--- Trecho para leitura ---
15º SALÃO DA FNLIJ
Rio de Janeiro, junho/2013
X ENCONTRO DE ESCRITORES E
ARTISTAS INDÍGENAS
Escrevivendo a literatura indígena
Graça Graúna (Povo Potiguara/RN)
A troca de conhecimentos nos une e não
poderia ser diferente, considerando que esta é uma das características
marcantes do Encontro de Escritores e Artistas Indígenas[1] que, em 2013, completa a sua
10ª edição. A cada ano que passa, os desafios se
multiplicam; ainda que pareça estranho ao outro que a nossa ligação com a
ancestralidade nos autoriza ser chamados(as) de parentes; de filhos(as)as da
Mãe Natureza, herdeiros(as) da nossa tão sofrida e amada Mãe Terra.
---
Tarefa - Transcreva, sem mudar nada, a parte do trecho sobre literatura indígena que vai de "15º SALÃO DA" até "Graúna (Povo Potiguara/RN)". O material que vem depois é separado e não tem ligação com o trecho.
--- Material extraído ---
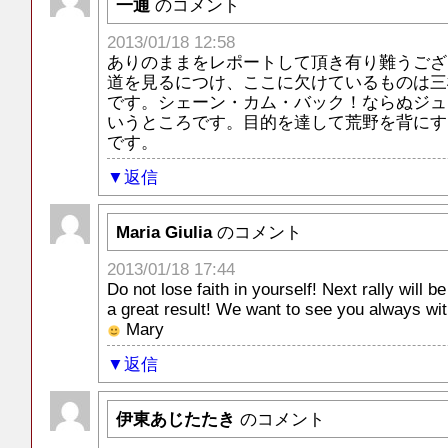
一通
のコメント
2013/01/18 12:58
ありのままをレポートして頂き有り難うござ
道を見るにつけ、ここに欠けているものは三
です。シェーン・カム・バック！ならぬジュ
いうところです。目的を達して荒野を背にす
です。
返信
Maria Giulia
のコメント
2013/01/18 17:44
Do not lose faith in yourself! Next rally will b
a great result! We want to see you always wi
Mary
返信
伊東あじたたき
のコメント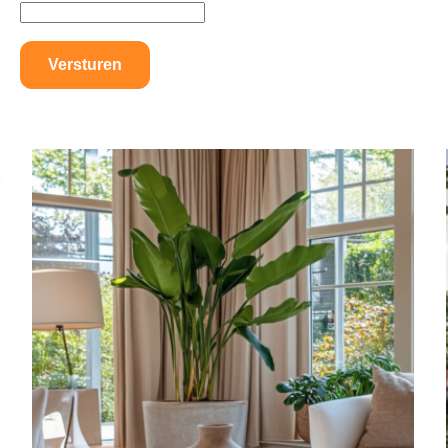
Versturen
---
--- Material extraído ---
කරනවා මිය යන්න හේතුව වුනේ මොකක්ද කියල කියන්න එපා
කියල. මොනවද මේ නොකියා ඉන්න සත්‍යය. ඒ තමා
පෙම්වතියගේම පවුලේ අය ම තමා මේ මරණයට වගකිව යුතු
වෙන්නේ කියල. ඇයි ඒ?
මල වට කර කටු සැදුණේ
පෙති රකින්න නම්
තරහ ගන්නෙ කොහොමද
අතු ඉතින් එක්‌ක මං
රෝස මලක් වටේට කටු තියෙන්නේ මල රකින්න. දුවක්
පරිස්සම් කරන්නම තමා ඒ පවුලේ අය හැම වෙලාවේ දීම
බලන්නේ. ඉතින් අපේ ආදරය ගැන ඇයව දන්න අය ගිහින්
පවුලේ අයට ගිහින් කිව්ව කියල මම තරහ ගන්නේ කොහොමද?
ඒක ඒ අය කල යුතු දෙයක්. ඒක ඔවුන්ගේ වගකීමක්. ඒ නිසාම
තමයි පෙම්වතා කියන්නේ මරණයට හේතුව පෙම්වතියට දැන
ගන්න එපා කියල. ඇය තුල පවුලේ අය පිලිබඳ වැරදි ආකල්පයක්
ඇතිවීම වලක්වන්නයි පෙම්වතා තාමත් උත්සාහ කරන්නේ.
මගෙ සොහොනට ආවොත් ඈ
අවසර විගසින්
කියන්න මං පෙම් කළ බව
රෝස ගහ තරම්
---
--- Material extraído ---
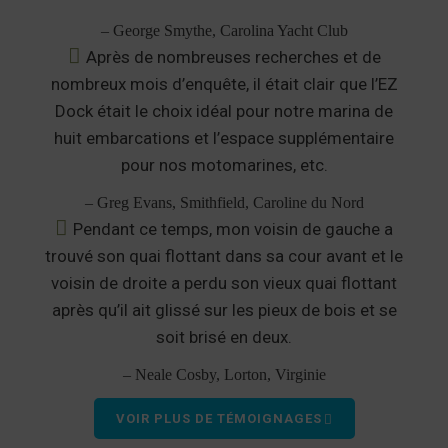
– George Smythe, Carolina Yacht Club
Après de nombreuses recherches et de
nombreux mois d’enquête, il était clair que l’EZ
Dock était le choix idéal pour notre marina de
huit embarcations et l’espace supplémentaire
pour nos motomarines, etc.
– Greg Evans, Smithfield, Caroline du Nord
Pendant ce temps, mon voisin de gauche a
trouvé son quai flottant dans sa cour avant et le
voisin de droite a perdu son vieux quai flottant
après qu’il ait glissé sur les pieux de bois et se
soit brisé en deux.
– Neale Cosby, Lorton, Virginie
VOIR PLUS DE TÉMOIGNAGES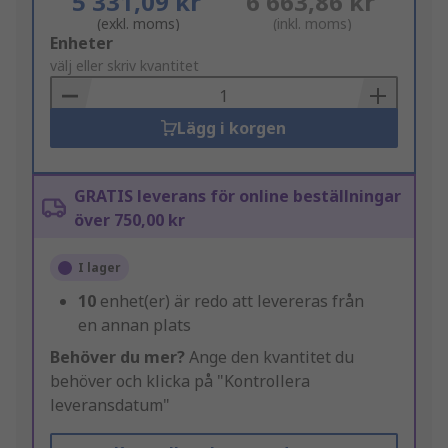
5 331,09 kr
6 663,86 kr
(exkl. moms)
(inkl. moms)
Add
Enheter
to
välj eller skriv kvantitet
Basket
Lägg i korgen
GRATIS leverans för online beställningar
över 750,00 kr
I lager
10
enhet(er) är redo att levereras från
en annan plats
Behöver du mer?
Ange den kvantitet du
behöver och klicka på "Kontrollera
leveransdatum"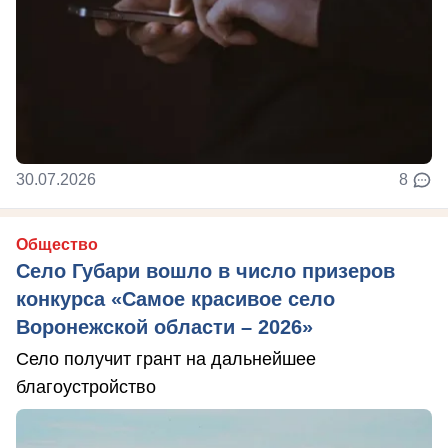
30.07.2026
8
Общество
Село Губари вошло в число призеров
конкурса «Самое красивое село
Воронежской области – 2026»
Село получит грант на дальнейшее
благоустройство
---
Resposta -
15º SALÃO DA FNLIJ
Rio de Janeiro, junho/2013
X ENCONTRO DE ESCRITORES E
ARTISTAS INDÍGENAS
Escrevivendo a literatura indígena
Graça Graúna (Povo Potiguara/RN)